To collect workflow events without live callbacks, set include_events=True:

python
result = client.run_email_workflow_yaml(
    "examples/workflow_email/email-intake-classification.yaml",
    "Termination request, second warning already issued",
    include_events=True,
)

print(result["events"][0]["event_type"])

This method delegates to Rust simple-agents-workflow as the source of truth.
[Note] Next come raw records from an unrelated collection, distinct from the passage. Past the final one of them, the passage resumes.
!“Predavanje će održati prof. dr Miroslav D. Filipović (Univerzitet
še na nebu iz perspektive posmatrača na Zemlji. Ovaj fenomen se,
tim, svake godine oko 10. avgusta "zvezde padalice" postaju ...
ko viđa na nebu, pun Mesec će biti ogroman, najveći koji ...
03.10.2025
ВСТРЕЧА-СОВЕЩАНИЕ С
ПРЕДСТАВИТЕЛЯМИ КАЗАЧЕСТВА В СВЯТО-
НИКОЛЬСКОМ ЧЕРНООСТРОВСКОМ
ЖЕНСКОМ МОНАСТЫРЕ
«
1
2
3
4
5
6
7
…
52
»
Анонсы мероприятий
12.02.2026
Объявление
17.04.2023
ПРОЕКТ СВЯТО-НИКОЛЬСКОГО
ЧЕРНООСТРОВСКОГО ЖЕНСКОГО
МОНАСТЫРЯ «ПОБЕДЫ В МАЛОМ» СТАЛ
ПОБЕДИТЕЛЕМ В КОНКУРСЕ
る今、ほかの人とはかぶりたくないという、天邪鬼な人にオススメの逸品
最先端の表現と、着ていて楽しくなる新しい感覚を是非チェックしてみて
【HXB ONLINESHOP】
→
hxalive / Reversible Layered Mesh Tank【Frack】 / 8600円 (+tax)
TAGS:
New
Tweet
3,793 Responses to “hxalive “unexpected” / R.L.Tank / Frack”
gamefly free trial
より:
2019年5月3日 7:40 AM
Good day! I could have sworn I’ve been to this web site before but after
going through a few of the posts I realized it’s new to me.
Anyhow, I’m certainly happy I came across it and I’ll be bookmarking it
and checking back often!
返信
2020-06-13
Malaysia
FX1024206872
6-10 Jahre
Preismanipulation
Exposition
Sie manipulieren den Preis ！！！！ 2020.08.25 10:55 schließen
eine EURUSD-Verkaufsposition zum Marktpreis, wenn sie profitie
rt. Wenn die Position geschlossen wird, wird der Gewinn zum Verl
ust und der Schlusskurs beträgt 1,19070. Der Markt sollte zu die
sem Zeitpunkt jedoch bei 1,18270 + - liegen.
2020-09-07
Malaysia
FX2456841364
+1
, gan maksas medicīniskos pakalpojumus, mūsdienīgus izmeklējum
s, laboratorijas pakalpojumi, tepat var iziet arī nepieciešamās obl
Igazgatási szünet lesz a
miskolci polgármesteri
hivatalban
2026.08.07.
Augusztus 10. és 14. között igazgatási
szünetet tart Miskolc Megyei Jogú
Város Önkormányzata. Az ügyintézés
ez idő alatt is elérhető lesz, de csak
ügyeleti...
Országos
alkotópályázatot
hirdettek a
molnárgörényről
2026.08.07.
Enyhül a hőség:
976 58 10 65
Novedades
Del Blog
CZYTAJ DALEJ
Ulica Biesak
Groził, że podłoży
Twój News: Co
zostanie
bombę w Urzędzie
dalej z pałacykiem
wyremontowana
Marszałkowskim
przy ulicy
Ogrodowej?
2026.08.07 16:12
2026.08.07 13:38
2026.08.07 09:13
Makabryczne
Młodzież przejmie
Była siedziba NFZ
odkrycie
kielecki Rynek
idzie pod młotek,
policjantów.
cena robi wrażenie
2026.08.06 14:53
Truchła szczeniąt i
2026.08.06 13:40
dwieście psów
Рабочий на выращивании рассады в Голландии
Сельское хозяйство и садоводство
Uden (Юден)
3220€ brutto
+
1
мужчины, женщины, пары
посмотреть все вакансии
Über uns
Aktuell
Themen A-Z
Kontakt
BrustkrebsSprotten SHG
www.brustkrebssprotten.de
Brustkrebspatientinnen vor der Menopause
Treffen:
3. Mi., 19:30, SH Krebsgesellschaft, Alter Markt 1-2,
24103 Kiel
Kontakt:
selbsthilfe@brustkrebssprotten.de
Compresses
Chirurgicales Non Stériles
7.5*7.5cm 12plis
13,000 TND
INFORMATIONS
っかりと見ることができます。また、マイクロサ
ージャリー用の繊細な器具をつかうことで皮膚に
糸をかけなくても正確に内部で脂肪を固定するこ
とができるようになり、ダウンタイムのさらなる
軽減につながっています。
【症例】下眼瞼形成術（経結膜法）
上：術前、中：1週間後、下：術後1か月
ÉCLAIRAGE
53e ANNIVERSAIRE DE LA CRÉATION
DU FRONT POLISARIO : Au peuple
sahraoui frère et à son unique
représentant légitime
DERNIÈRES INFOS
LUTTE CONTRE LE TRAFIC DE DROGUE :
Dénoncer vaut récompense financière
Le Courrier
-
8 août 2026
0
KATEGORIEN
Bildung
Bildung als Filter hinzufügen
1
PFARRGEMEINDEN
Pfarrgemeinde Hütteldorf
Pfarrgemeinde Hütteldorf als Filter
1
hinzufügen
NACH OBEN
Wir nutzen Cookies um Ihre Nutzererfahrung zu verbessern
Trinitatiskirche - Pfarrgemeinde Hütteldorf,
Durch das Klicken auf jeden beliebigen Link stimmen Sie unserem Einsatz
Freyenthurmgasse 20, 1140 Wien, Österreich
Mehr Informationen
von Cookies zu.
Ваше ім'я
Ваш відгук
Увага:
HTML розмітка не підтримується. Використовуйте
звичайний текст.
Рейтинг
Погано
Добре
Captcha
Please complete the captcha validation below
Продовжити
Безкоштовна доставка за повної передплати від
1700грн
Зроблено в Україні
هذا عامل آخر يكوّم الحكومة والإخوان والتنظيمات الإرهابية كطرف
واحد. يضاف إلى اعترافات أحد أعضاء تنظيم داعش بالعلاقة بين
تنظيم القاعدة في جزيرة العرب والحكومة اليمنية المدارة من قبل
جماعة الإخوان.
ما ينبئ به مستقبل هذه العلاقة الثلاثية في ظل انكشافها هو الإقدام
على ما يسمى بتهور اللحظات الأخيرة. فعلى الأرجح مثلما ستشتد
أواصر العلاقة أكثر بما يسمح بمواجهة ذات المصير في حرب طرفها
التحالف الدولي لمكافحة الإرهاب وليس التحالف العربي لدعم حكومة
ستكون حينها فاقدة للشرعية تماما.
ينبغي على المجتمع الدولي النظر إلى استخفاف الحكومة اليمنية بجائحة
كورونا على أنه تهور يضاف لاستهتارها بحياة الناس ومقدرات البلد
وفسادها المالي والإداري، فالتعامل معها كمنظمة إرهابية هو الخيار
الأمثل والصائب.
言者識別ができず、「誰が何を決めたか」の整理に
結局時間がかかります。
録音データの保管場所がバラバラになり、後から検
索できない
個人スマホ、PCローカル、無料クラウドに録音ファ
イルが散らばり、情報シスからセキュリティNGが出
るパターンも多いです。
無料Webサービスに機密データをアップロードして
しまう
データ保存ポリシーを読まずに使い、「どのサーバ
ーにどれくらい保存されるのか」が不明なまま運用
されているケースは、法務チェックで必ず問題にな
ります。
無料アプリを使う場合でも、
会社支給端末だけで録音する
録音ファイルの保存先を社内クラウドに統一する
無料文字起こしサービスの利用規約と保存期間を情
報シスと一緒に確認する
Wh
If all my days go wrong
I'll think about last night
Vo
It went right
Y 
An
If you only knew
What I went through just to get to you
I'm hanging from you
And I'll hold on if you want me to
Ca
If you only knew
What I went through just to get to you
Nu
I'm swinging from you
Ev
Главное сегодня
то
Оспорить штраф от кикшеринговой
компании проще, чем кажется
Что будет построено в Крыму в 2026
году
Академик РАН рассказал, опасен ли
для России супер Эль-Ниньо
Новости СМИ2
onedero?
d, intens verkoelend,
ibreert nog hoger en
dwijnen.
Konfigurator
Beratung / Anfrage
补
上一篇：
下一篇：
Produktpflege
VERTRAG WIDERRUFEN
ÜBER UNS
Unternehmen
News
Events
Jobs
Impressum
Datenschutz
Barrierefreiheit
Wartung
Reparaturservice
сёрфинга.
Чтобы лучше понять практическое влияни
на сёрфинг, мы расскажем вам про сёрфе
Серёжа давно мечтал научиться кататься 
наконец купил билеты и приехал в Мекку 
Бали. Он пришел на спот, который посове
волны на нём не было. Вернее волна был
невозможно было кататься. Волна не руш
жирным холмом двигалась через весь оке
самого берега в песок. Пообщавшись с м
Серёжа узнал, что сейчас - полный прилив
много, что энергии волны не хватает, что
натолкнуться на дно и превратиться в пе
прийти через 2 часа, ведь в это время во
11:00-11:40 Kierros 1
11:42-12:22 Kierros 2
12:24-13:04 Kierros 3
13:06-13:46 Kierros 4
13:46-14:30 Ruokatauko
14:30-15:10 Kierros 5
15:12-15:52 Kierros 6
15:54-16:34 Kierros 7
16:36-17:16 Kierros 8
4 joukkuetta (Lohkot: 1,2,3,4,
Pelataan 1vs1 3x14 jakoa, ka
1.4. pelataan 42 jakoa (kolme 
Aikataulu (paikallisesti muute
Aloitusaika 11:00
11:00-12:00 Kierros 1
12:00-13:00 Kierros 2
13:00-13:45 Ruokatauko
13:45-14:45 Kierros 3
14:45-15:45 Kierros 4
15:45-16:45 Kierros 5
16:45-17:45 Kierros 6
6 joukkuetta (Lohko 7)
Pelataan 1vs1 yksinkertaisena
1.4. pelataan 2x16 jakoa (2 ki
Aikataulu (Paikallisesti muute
For chat-history workflows, use run_workflow_yaml(...) with structured workflow input:

python
result = client.run_workflow_yaml(
    "examples/workflow_email/email-intake-classification.yaml",
    {
        "email_text": "Termination request, second warning already issued",
        "messages": [
            {"role": "system", "content": "You are an HR classifier."},
            {"role": "user", "content": "Termination request, second warning already issued"},
        ],
    },
)

Live Workflow Events + LLM Deltas

Client.run_email_workflow_yaml_stream(...) emits live workflow events to a Python callback while running:

python
def on_event(event: dict[str, object]) -> None:
    if event.get("event_type") == "node_stream_delta":
        print(event.get("delta", ""), end="", flush=True)
    else:
        print(event)

result = client.run_email_workflow_yaml_stream(
    "examples/workflow_email/email-intake-classification.yaml",
    "Termination request, second warning already issued",
    on_event=on_event,
    workflow_options={"telemetry": {"nerdstats": True}},
)

Notes:

  • Streamability is node-aware; non-streamable nodes emit status events with explanatory text.
  • Structured node_stream_delta content is sanitized to JSON object payload content, so reasoning/preamble/trailing chatter is not forwarded to callbacks.
  • If a YAML llm_call sets stream_json_as_text: true, non-thinking stream tokens are emitted as plain text lines (key: value) instead of raw JSON token chunks.
  • Token stream events include token attribution fields:
    • step_id: workflow step/node id for token attribution
    • token_kind: output or thinking
    • is_terminal_node_token: true when token is emitted from a terminal node
  • node_llm_input_resolved is emitted before each llm_call with metadata containing:
    • resolved prompt and prompt_template
    • selected model, schema, and effective stream/heal flags
    • bindings[] entries that map each template expression to its source path and resolved value
  • workflow_completed includes metadata.nerdstats by default (telemetry.nerdstats=true), with end-of-run timing/token metrics for turn-level summaries.
  • When available for streamed runs, nerdstats includes ttft_ms (time-to-first-token in milliseconds).
  • Nerdstats uses step_details for per-node timing details.
  • Nerdstats uses step_details[].model_name for model attribution.
  • For providers that do not emit token usage on streaming responses, nerdstats includes token_metrics_available=false, token_metrics_source="provider_stream_usage_unavailable", and llm_nodes_without_usage.
  • Disable nerdstats emission for streaming callbacks with workflow_options={"telemetry": {"nerdstats": False}}.
  • workflow_options["telemetry"]["sample_rate"] controls deterministic per-trace sampling (0.0 to 1.0 inclusive).
  • Workflow output metadata includes metadata.telemetry.sampled so callers can branch on sampled vs unsampled traces.
  • You can pass chat/session identity into trace metadata with workflow_options={"trace": {"tenant": {"conversation_id": "<uuid>"}}}; it is attached to workflow trace attributes and output metadata.

Tracing exporter env configuration is shared across runtimes:

  • SIMPLE_AGENTS_TRACING_ENABLED
  • OTEL_EXPORTER_OTLP_ENDPOINT
  • OTEL_EXPORTER_OTLP_PROTOCOL (grpc or http/protobuf)
  • OTEL_EXPORTER_OTLP_HEADERS
  • OTEL_SERVICE_NAME

Released under the Apache-2.0 License.